■ **Requirement**: Return, from the data that follows, each line that holds the word "input".

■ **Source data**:
_ _ _ _ _ _ _
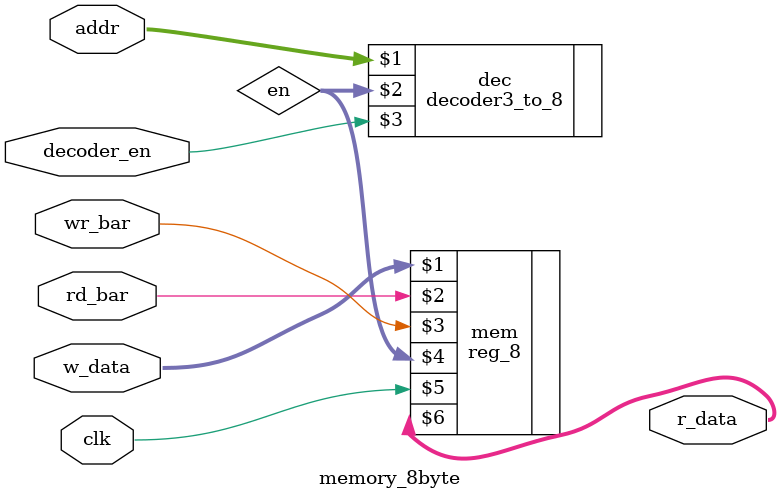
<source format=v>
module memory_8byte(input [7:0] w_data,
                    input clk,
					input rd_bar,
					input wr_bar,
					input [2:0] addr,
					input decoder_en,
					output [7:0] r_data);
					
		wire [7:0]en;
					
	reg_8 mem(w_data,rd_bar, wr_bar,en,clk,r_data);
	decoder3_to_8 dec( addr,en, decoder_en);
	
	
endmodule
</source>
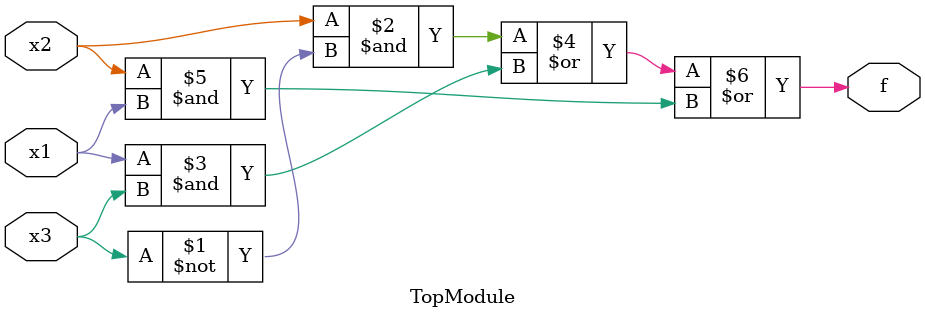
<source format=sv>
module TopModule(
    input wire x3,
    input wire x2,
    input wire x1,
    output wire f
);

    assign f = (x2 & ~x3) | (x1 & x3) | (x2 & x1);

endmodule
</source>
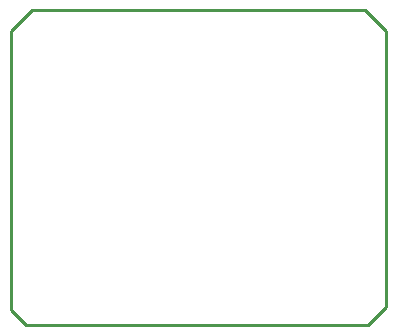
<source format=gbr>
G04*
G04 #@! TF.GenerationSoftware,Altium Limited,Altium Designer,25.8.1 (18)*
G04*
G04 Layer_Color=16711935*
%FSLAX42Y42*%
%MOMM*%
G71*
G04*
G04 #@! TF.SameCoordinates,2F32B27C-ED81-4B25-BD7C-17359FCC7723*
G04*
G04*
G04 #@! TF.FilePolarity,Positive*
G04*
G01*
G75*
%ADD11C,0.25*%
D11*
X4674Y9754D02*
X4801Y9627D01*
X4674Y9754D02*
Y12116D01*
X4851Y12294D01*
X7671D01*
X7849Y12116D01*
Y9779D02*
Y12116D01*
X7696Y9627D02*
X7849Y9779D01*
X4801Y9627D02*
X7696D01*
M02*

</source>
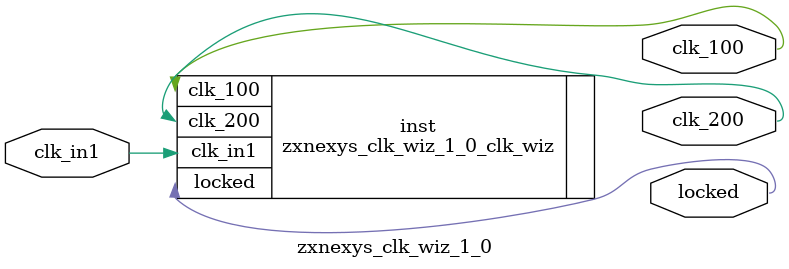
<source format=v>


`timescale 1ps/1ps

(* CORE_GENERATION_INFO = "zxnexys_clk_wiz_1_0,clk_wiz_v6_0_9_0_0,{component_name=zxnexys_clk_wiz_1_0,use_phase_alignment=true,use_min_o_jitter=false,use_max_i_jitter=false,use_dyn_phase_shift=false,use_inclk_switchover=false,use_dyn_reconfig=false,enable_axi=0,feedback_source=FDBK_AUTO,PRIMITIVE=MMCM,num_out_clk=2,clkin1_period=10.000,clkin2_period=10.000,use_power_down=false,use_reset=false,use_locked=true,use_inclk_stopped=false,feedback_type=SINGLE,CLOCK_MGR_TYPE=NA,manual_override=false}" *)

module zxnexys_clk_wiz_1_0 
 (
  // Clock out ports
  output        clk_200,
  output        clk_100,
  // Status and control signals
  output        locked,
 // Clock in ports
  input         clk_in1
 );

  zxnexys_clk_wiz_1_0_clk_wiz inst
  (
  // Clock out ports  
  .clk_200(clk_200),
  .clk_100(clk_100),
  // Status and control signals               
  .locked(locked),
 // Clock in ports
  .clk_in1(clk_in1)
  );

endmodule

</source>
_ _ _ _ _ _ _
■ **Response below**:
module memory_8byte(input [7:0] w_data,
                    input clk,
					input rd_bar,
					input wr_bar,
					input [2:0] addr,
					input decoder_en,
    input wire x3,
    input wire x2,
    input wire x1,
  input         clk_in1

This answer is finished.